PEYTON, Sir Henry, 1st Bt. (1736-89), of Doddington, Cambs.

Published in The History of Parliament: the House of Commons 1754-1790, ed. L. Namier, J. Brooke., 1964
Available from Boydell and Brewer

Constituency

Dates

20 June 1782 - 1 May 1789

Family and Education

b. 13 Apr. 1736, 1st s. of George Dashwood (1st cos. of Sir James Dashwood, 2nd Bt.), by Margaret, da. of Sir Sewster Peyton, 2nd Bt., of Doddington.  m. 2 Dec. 1771, Frances, da. of Sir John Rous, 5th Bt., 2s. 3da.  suc. fa. 1762; uncle 29 June 1771, and took name of Peyton;  cr. Bt. 18 Sept. 1776.

Offices Held

Biography

In 1782 Peyton stood for Cambridgeshire with the support of the Duke of Rutland and Lord Hardwicke. Hardwicke wrote about him to Philip Yorke, the other county Member, on 23 May 1782:

Sir Henry Peyton dislikes many of the things we do, short Parliaments, new modes of election, etc ... is no violent American, and shook his head about losing our authority in Ireland ... I rather take Sir Henry to be a moderate Tory.

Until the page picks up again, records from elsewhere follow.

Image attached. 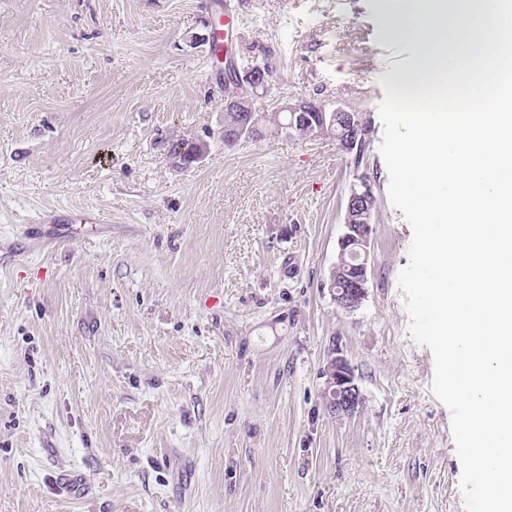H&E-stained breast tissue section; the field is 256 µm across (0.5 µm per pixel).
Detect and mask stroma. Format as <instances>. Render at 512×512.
Masks as SVG:
<instances>
[{
  "mask_svg": "<svg viewBox=\"0 0 512 512\" xmlns=\"http://www.w3.org/2000/svg\"><path fill=\"white\" fill-rule=\"evenodd\" d=\"M209 2L0 0V512H465L379 152L380 82L414 46L380 0H223L274 95L371 121L372 270L346 312L326 283L357 171L330 137L225 147ZM181 138L207 157L174 167ZM47 207L71 221L36 252ZM338 354L365 398L349 418L323 398Z\"/></svg>",
  "mask_w": 512,
  "mask_h": 512,
  "instance_id": "35a3bbf8",
  "label": "stroma"
}]
</instances>
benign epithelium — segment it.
Listing matches in <instances>:
<instances>
[{
    "instance_id": "benign-epithelium-1",
    "label": "benign epithelium",
    "mask_w": 512,
    "mask_h": 512,
    "mask_svg": "<svg viewBox=\"0 0 512 512\" xmlns=\"http://www.w3.org/2000/svg\"><path fill=\"white\" fill-rule=\"evenodd\" d=\"M273 72L261 66L247 73L227 69L224 81V111L236 112V128L224 137V145L232 146L251 136L260 120L268 113H288V128L305 129L311 136L336 139L341 152L352 162L361 159L366 141L358 119L359 109L336 98L322 100L307 97H280L269 93ZM375 184L365 173L350 185L344 207L343 233L332 271L352 268L353 277L341 287L331 278L328 288L336 305L346 311L358 309L367 294L371 273L372 224L377 217ZM324 399L329 411L338 417L359 412L364 397L353 369L341 356L330 359L325 370Z\"/></svg>"
}]
</instances>
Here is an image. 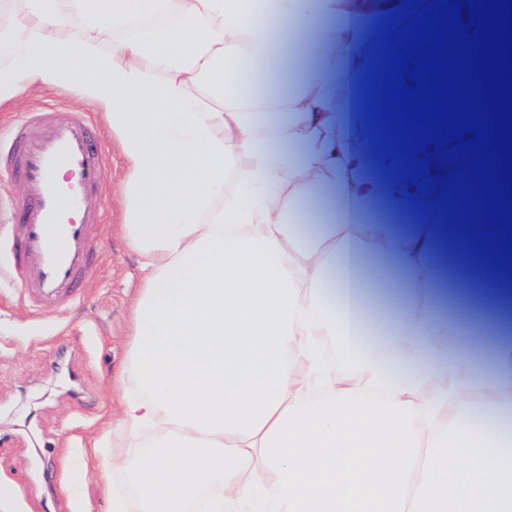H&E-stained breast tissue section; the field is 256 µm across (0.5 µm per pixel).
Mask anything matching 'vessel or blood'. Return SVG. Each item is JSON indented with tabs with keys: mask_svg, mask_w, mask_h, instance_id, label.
<instances>
[{
	"mask_svg": "<svg viewBox=\"0 0 512 512\" xmlns=\"http://www.w3.org/2000/svg\"><path fill=\"white\" fill-rule=\"evenodd\" d=\"M9 162L0 174L27 189L0 223L11 227L14 276L22 298L36 310L80 301L77 284L92 261L102 222L86 202L107 167L85 117L62 113L41 120L19 116L5 132Z\"/></svg>",
	"mask_w": 512,
	"mask_h": 512,
	"instance_id": "obj_1",
	"label": "vessel or blood"
}]
</instances>
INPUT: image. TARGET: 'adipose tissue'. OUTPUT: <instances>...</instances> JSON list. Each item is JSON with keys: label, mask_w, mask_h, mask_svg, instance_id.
<instances>
[{"label": "adipose tissue", "mask_w": 512, "mask_h": 512, "mask_svg": "<svg viewBox=\"0 0 512 512\" xmlns=\"http://www.w3.org/2000/svg\"><path fill=\"white\" fill-rule=\"evenodd\" d=\"M402 2L26 0L0 27V104L69 83L127 169L146 274L92 441L108 512H512V306H444L434 220L367 223L426 195L374 177L336 98Z\"/></svg>", "instance_id": "ef3b65f1"}]
</instances>
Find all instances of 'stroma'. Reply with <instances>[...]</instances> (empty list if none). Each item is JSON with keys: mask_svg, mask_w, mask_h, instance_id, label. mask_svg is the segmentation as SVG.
<instances>
[{"mask_svg": "<svg viewBox=\"0 0 512 512\" xmlns=\"http://www.w3.org/2000/svg\"><path fill=\"white\" fill-rule=\"evenodd\" d=\"M50 104L93 122L107 175L90 205L103 210L105 224L80 303L60 311L34 313L19 294L8 252H0V482L14 487L21 512H74L71 482L82 487L84 512H105L100 475L83 454L112 416L141 271L119 231L115 191L125 168L100 111L78 101L70 86L55 85L0 107V127Z\"/></svg>", "mask_w": 512, "mask_h": 512, "instance_id": "1", "label": "stroma"}]
</instances>
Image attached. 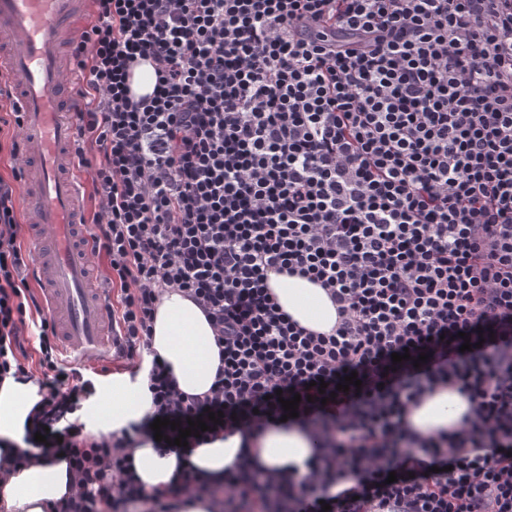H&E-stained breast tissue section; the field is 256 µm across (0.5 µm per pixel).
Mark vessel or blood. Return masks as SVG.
Listing matches in <instances>:
<instances>
[{
    "instance_id": "obj_1",
    "label": "vessel or blood",
    "mask_w": 512,
    "mask_h": 512,
    "mask_svg": "<svg viewBox=\"0 0 512 512\" xmlns=\"http://www.w3.org/2000/svg\"><path fill=\"white\" fill-rule=\"evenodd\" d=\"M92 12L91 0H0V70L14 85L21 113L18 139L35 166L23 172L26 238L35 253L33 279L43 294L62 354L82 365L95 360L100 377L112 374L119 349L109 337L110 301L88 285L91 236L74 242L83 186L64 174L76 136L72 114L56 90L65 76L66 51Z\"/></svg>"
}]
</instances>
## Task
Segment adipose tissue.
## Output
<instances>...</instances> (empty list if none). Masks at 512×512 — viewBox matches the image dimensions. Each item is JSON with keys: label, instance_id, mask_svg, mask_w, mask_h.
Here are the masks:
<instances>
[{"label": "adipose tissue", "instance_id": "obj_1", "mask_svg": "<svg viewBox=\"0 0 512 512\" xmlns=\"http://www.w3.org/2000/svg\"><path fill=\"white\" fill-rule=\"evenodd\" d=\"M269 286L282 309L302 326L327 333L335 325L336 308L320 286L301 277L276 274L270 275ZM151 349L168 364L180 391L201 395L210 390L219 350L208 319L192 300L178 292L162 293L153 320ZM38 399V389L32 384H19L10 378L0 382L1 439L20 441L25 419ZM150 405L145 382L121 379L113 381L112 392L104 398L100 412L117 430L139 419ZM467 410L468 403L460 394L441 390L413 410L410 424L421 433L449 430L457 426ZM240 445V436L234 435L195 449L191 460L197 468L220 475L232 465ZM256 451L259 465L265 468H300L313 453L314 443L296 428L271 429L258 439ZM133 463L146 488L164 489L174 481L175 455L159 454L151 443L134 449ZM68 490L66 462L32 461L9 476L0 504L4 512H50L51 503Z\"/></svg>", "mask_w": 512, "mask_h": 512}]
</instances>
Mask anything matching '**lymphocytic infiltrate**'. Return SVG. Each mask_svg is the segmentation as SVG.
<instances>
[{
    "label": "lymphocytic infiltrate",
    "instance_id": "1",
    "mask_svg": "<svg viewBox=\"0 0 512 512\" xmlns=\"http://www.w3.org/2000/svg\"><path fill=\"white\" fill-rule=\"evenodd\" d=\"M73 56L123 354L150 353L170 289L205 313L220 365L188 396L151 360L150 410L98 439L74 418L95 385L41 318L40 399L0 457V495L38 456L76 486L54 512H512V0H94ZM143 62L156 84L136 98ZM18 228L1 179L0 380L25 384L37 301ZM273 273L324 289L331 332L282 310ZM351 374L361 387L338 390ZM443 388L469 403L459 426L413 431L410 410ZM293 398L319 446L304 475L263 473L248 439ZM218 411L182 447L163 428L181 482L145 489L130 451L154 420ZM235 433L223 480L192 464Z\"/></svg>",
    "mask_w": 512,
    "mask_h": 512
}]
</instances>
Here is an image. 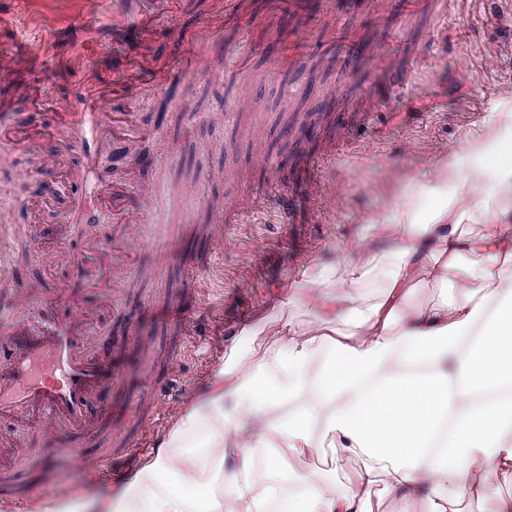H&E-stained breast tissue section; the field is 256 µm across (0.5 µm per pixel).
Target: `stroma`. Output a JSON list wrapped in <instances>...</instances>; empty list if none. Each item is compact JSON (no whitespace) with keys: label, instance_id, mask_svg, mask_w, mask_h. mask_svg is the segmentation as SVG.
I'll use <instances>...</instances> for the list:
<instances>
[{"label":"stroma","instance_id":"stroma-1","mask_svg":"<svg viewBox=\"0 0 512 512\" xmlns=\"http://www.w3.org/2000/svg\"><path fill=\"white\" fill-rule=\"evenodd\" d=\"M44 2L54 21L45 36L54 46L92 35L100 47L67 66L52 55L42 61L43 92L32 110L47 115L54 134L55 98L71 93L89 69L111 92L115 65L133 50L113 40L112 26L136 24L150 7L145 0H105L98 12L82 13L73 0ZM319 2L315 13L290 0H240L238 12L228 15L224 0H175L174 16H160L150 53L172 63L171 80L119 106L139 133L116 128L98 162L105 183L134 192L160 186L175 196L172 206L133 229L137 271L129 285L117 290L111 307L92 311V353L107 352L123 362L124 373L96 401L103 417L84 441L85 464L71 460L68 434L0 418V437L19 439L21 454L61 452L54 471H15L17 484L38 481L42 495L55 499L116 491L123 476L147 464L149 444L165 440L152 426L154 415L165 413L177 424L189 400L206 391L210 371L231 344L226 323L254 321L284 302L289 318L306 328L311 315L296 296L298 284L335 266L359 238L386 250L373 219L394 220L405 189L426 213L424 186L441 157L452 152L460 165L471 164V138L496 113L512 111V0H448L444 30L438 0ZM277 39L294 47V61L267 51ZM360 43L372 54L362 66L349 53ZM401 72L405 95L390 87ZM337 92L348 96V107L318 123ZM152 154L154 166L134 167V159ZM82 160L75 151L49 168L39 147L0 137V225L18 227L8 283L0 287V320L15 318L31 334L51 315L40 303L46 289L66 281L37 256L55 249L69 207L38 187L46 179L67 183L68 166ZM218 169L223 181H211L209 171ZM273 187L304 195L292 234L239 221L241 208ZM212 253L219 256L214 265L207 262ZM26 298L33 308L21 307ZM156 302L217 310L194 312L184 328L147 316ZM188 333L209 347L210 358L185 345ZM131 400L140 407L135 418L126 411ZM103 448L112 451L115 477L88 466ZM360 467L352 456L310 457L292 461L280 480L294 490L299 475L311 471L317 486L343 489Z\"/></svg>","mask_w":512,"mask_h":512}]
</instances>
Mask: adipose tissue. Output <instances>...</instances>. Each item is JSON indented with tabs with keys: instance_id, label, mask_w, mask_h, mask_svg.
I'll list each match as a JSON object with an SVG mask.
<instances>
[{
	"instance_id": "obj_1",
	"label": "adipose tissue",
	"mask_w": 512,
	"mask_h": 512,
	"mask_svg": "<svg viewBox=\"0 0 512 512\" xmlns=\"http://www.w3.org/2000/svg\"><path fill=\"white\" fill-rule=\"evenodd\" d=\"M470 146L477 164L459 166L452 153L438 163L426 218L401 201L386 251L360 241L310 279L317 319L307 329L281 306L247 325L250 346L228 349L209 389L117 495L49 498L40 512H260L273 501L285 512H372L376 502L407 512L422 490L430 512H450L452 487L497 499L482 473L492 460L512 466V113ZM463 224L481 231L463 237ZM373 277L384 292L362 299ZM446 286L454 298L411 306L414 289ZM294 394L322 415V438L308 417H272ZM201 436L207 467L186 451ZM326 454L361 460L352 489L316 486L307 472L303 494L288 496L285 457Z\"/></svg>"
}]
</instances>
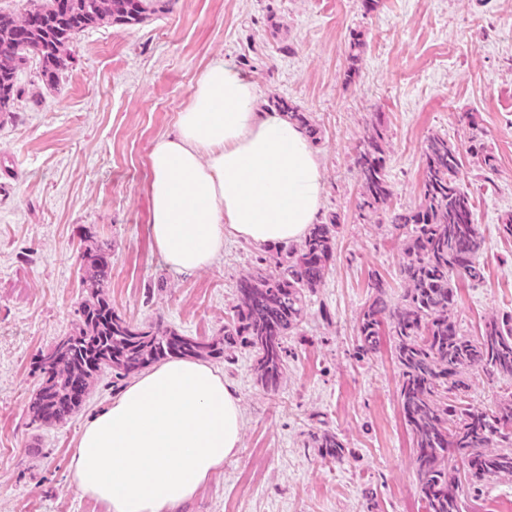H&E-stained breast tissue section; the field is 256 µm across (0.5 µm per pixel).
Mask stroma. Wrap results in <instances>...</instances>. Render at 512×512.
I'll use <instances>...</instances> for the list:
<instances>
[{"mask_svg":"<svg viewBox=\"0 0 512 512\" xmlns=\"http://www.w3.org/2000/svg\"><path fill=\"white\" fill-rule=\"evenodd\" d=\"M356 34L365 46L353 73ZM68 50L73 63L55 85L27 62L17 108L0 122V512H104L72 485L69 463L81 426L123 381L104 373L66 421L42 426L27 414L35 358L80 321L87 241L110 247L105 293L122 316L186 336L221 337L240 278L276 258L232 238L211 269L179 273L150 241L149 154L217 59L257 85L259 111L281 98L307 113L323 173L317 219L335 214L340 225L278 390L258 385L252 352L213 360L241 397L242 444L180 512H420L393 339L362 353L358 318L375 281L388 304L402 300L409 231L393 217L418 207L435 135L463 152L482 139L495 158L491 171L463 162L482 276L460 280L452 316L475 336L488 317L512 313V0H177L136 25L83 31ZM376 114L392 196L363 214L355 146ZM321 431L343 440L342 459L312 447ZM460 496L463 512H502L512 477L462 482Z\"/></svg>","mask_w":512,"mask_h":512,"instance_id":"stroma-1","label":"stroma"}]
</instances>
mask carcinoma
I'll list each match as a JSON object with an SVG mask.
<instances>
[{
  "instance_id": "carcinoma-1",
  "label": "carcinoma",
  "mask_w": 512,
  "mask_h": 512,
  "mask_svg": "<svg viewBox=\"0 0 512 512\" xmlns=\"http://www.w3.org/2000/svg\"><path fill=\"white\" fill-rule=\"evenodd\" d=\"M176 0H44L21 15L0 12V116L16 111L17 75L32 56L41 62L43 81L59 82L73 62L67 52L71 36L104 21L134 25L150 14H167ZM363 41L349 43V73L358 69ZM274 107L308 137L316 135L306 113L283 99ZM384 136L370 124L360 141L356 166L363 183L360 208L376 210L392 194L385 172ZM473 165L494 169V157L478 142L471 150ZM461 155L444 136L429 138L418 209L395 217L412 225L401 274L405 292L400 304L388 306L383 284L362 311L360 350L374 352L379 327L389 322L395 338L394 356L401 371L400 402L413 439L419 494L424 512H460L457 462L472 478L512 477V392L488 411L465 401L469 370L512 383V314L495 315L480 335L461 333L452 318L456 280L479 278L481 239L473 223L474 201L459 185ZM339 218L309 226L298 244L278 248L274 265L255 268L240 279L237 303L224 336H184L159 323L134 324L112 307L104 293L111 263L103 246L85 248L82 288L86 299L78 327L36 358L41 384L28 405L30 421L39 425L62 422L76 412L82 394L106 369L121 378L136 375L169 357L219 359L233 362L240 346L255 357L257 383L268 391L279 388L286 364L284 343L304 317L305 292L324 279L333 257ZM325 458L344 455L345 445L333 432L311 436ZM505 448L490 450L497 442Z\"/></svg>"
}]
</instances>
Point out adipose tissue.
<instances>
[{
	"label": "adipose tissue",
	"mask_w": 512,
	"mask_h": 512,
	"mask_svg": "<svg viewBox=\"0 0 512 512\" xmlns=\"http://www.w3.org/2000/svg\"><path fill=\"white\" fill-rule=\"evenodd\" d=\"M249 78L213 61L173 135L149 157V236L171 269L213 267L233 235L300 241L315 223L322 172L307 135L256 108ZM241 398L203 361L170 358L133 378L83 425L70 460L82 496L106 512H178L242 442Z\"/></svg>",
	"instance_id": "ef3b65f1"
}]
</instances>
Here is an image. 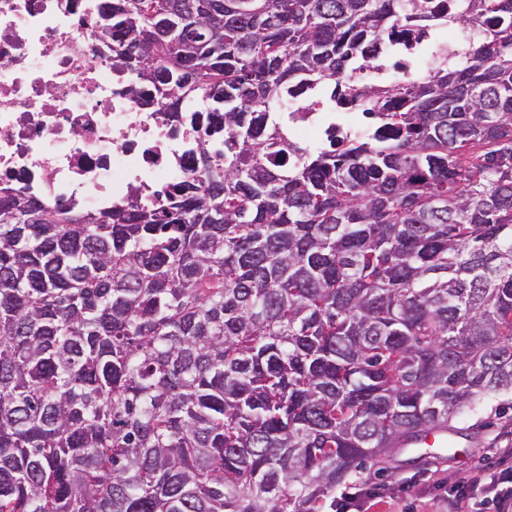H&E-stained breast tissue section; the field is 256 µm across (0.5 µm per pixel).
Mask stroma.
Masks as SVG:
<instances>
[{
    "label": "stroma",
    "instance_id": "obj_1",
    "mask_svg": "<svg viewBox=\"0 0 512 512\" xmlns=\"http://www.w3.org/2000/svg\"><path fill=\"white\" fill-rule=\"evenodd\" d=\"M511 394H493L479 411L453 419L448 439L453 451L432 446L406 448L377 466L351 476L333 493L337 502L363 489L379 493L381 501L370 512H448L468 476L497 467V451L512 448Z\"/></svg>",
    "mask_w": 512,
    "mask_h": 512
}]
</instances>
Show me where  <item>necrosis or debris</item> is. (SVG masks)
<instances>
[{"label":"necrosis or debris","instance_id":"4bbe7bcc","mask_svg":"<svg viewBox=\"0 0 512 512\" xmlns=\"http://www.w3.org/2000/svg\"><path fill=\"white\" fill-rule=\"evenodd\" d=\"M103 0H0V187L48 207L99 211L126 202L162 208L165 192L198 178L199 133L185 113H163L153 92L131 93L98 25ZM379 72L395 80L429 69L416 36L393 34ZM319 90L288 93L289 137L320 149Z\"/></svg>","mask_w":512,"mask_h":512}]
</instances>
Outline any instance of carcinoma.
Returning <instances> with one entry per match:
<instances>
[{"label":"carcinoma","instance_id":"carcinoma-1","mask_svg":"<svg viewBox=\"0 0 512 512\" xmlns=\"http://www.w3.org/2000/svg\"><path fill=\"white\" fill-rule=\"evenodd\" d=\"M425 3L108 0L112 59L224 150L162 211L3 190L0 512H325L512 392V0ZM444 20L460 61L341 94L371 137L288 139L282 92Z\"/></svg>","mask_w":512,"mask_h":512}]
</instances>
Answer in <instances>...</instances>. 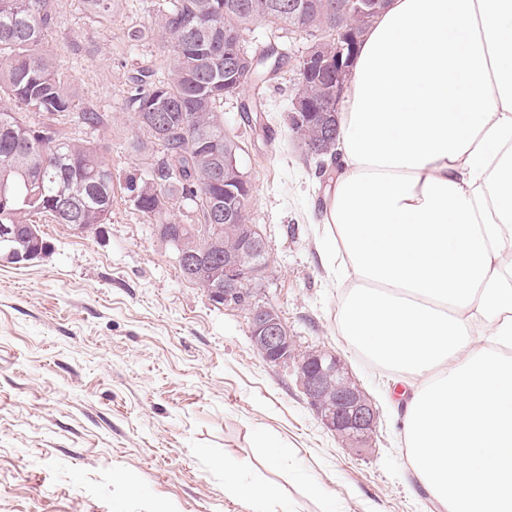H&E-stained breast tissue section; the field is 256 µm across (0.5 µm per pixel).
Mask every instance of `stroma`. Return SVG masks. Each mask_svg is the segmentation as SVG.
<instances>
[{"label":"stroma","mask_w":512,"mask_h":512,"mask_svg":"<svg viewBox=\"0 0 512 512\" xmlns=\"http://www.w3.org/2000/svg\"><path fill=\"white\" fill-rule=\"evenodd\" d=\"M167 0H112L104 21L83 0H56L46 35L75 111L101 112L68 136L103 145L112 215L76 233L38 218L51 249L27 265L0 263V512H253L224 486L233 461L244 482L275 485V512H445L418 480L395 418L405 398L393 375L342 336L341 275L314 221L329 192L316 159L288 128L307 41L267 92L264 133L244 124L241 97L217 110L240 146L252 186L249 223L265 241L263 300L287 323L298 352L340 355L378 410L368 447L348 448L317 419L294 367L265 362L249 311L211 301L185 280L174 249L133 205L130 181L159 147L123 110L127 77L164 76L156 37L130 47L132 27L154 24ZM282 449L275 463L257 437Z\"/></svg>","instance_id":"stroma-1"}]
</instances>
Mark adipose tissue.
Masks as SVG:
<instances>
[{
  "instance_id": "ef3b65f1",
  "label": "adipose tissue",
  "mask_w": 512,
  "mask_h": 512,
  "mask_svg": "<svg viewBox=\"0 0 512 512\" xmlns=\"http://www.w3.org/2000/svg\"><path fill=\"white\" fill-rule=\"evenodd\" d=\"M337 125L338 325L412 388L402 433L447 512H512V0H388Z\"/></svg>"
}]
</instances>
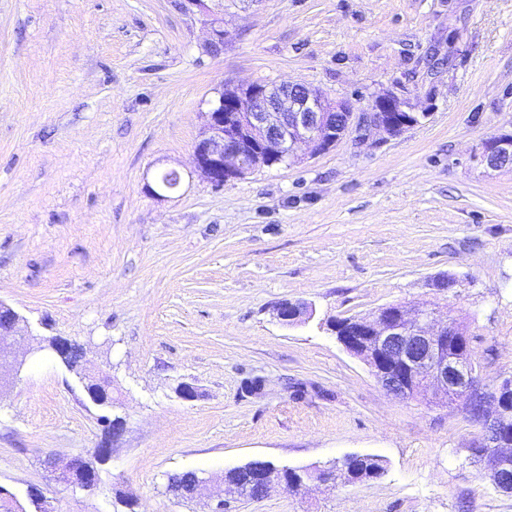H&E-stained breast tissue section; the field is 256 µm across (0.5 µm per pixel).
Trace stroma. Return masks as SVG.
<instances>
[{"instance_id":"stroma-1","label":"stroma","mask_w":512,"mask_h":512,"mask_svg":"<svg viewBox=\"0 0 512 512\" xmlns=\"http://www.w3.org/2000/svg\"><path fill=\"white\" fill-rule=\"evenodd\" d=\"M224 29L211 53L183 0H0V301L25 362L0 367V486L24 512L34 488L52 512H512L468 460L479 429L460 405L394 397L325 326L436 306L464 324L482 386L512 379V169L472 159L512 132V0H224ZM288 81L356 113L401 93L428 117L212 186L192 159L209 100ZM171 169L180 187L151 194ZM299 300L313 318L281 324ZM55 338L85 345L77 367ZM89 374L116 407L90 400ZM115 415L98 487L57 483ZM346 455L385 470L259 500L220 480ZM190 470L213 480L174 498Z\"/></svg>"}]
</instances>
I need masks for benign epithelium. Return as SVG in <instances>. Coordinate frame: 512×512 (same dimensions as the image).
Here are the masks:
<instances>
[{
  "label": "benign epithelium",
  "instance_id": "1",
  "mask_svg": "<svg viewBox=\"0 0 512 512\" xmlns=\"http://www.w3.org/2000/svg\"><path fill=\"white\" fill-rule=\"evenodd\" d=\"M184 6L202 17L210 30L208 49L218 51L224 45V0H184ZM421 116L426 118L429 113L416 115L411 98L395 92L377 97L368 111L356 114L345 100L302 85L223 86L203 113L204 128L194 146L193 163L211 184L222 186L257 166H290L301 159L303 148L311 154L321 153L333 147L352 124L360 130L395 136L418 124ZM475 159L494 170L512 166V134L488 137ZM3 310L9 317L0 324V364L12 353L19 320L0 301ZM276 317L286 326L305 324L312 309L304 302H285L277 308ZM345 324L348 330L341 333L330 322L338 342L368 365L388 393L400 399L422 396L437 405L457 402L468 410L474 403L479 405L474 422L480 428V441L472 449L473 463L487 472L498 490L512 493V440L504 435L507 421L512 420V380L493 391L482 389L466 330L427 305L412 309L386 306L368 317L349 318ZM123 431L124 422L112 420L109 438L99 446L98 454L111 456ZM346 462L336 459L311 472L252 460L248 466L258 468L257 483L239 485L237 490L248 498L256 491L259 499L273 485L294 490L312 476L334 484L347 479ZM59 479L92 490L101 483V472L76 458L64 465ZM209 482V477L195 476L183 483V497H196Z\"/></svg>",
  "mask_w": 512,
  "mask_h": 512
}]
</instances>
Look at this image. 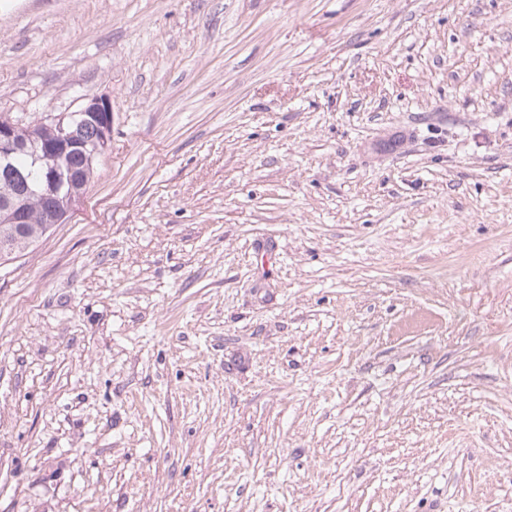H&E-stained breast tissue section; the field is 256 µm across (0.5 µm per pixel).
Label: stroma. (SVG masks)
Segmentation results:
<instances>
[{"mask_svg": "<svg viewBox=\"0 0 512 512\" xmlns=\"http://www.w3.org/2000/svg\"><path fill=\"white\" fill-rule=\"evenodd\" d=\"M95 97L0 512H512V0H0V114Z\"/></svg>", "mask_w": 512, "mask_h": 512, "instance_id": "35a3bbf8", "label": "stroma"}]
</instances>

And Philip Yorke to Hardwicke: ‘Sir Henry is a mere country gentleman, without much knowledge of the world, and no more polish than his wife has given him.’1

At the nomination meeting on 29 May Peyton said ‘that at present he thought the designs of ministers just and beneficial, and that as long as he thought so he would support them’.2 Pressed by the Dissenters to pledge his support for parliamentary reform and shorter Parliaments, he declared ‘he would not go into Parliament with his hands tied’; ‘losing his temper, [he] turned away in a pet, and replied he did not want to represent them upon any such terms’.3

For a few days it seemed that there might be an opposition. But at the county meeting of 8 June to consider an address to the King, Peyton ‘with very visible embarrassment’, moved resolutions on parliamentary reform and shorter Parliaments.

Mr. Hollick junior [a leading Cambridgeshire Dissenter] acquainted the freeholders that since their last meeting he with some others had conferred with Sir Henry on the subject of their former differences, that now he with his friends were perfectly satisfied with Sir Henry’s political principles, and therefore ... would decline any further opposition.4

Peyton voted for Shelburne’s peace preliminaries, 18 Feb. 1783, and did not vote on Fox’s East India bill. He voted for parliamentary reform in 1783 and 1785; and supported Pitt. He is not known to have spoken in the House.

He died 1 May 1789.

Ref Volumes: 1754-1790

Author: I. R. Christie

Notes

  • 1. Add. 35380, ff. 289, 293.
  • 2. Add. 35392, f. 18.
  • 3. Add. 35681, ff. 419, 424.
  • 4. John Gillam to Hardwicke, n.d., ibid. f. 426.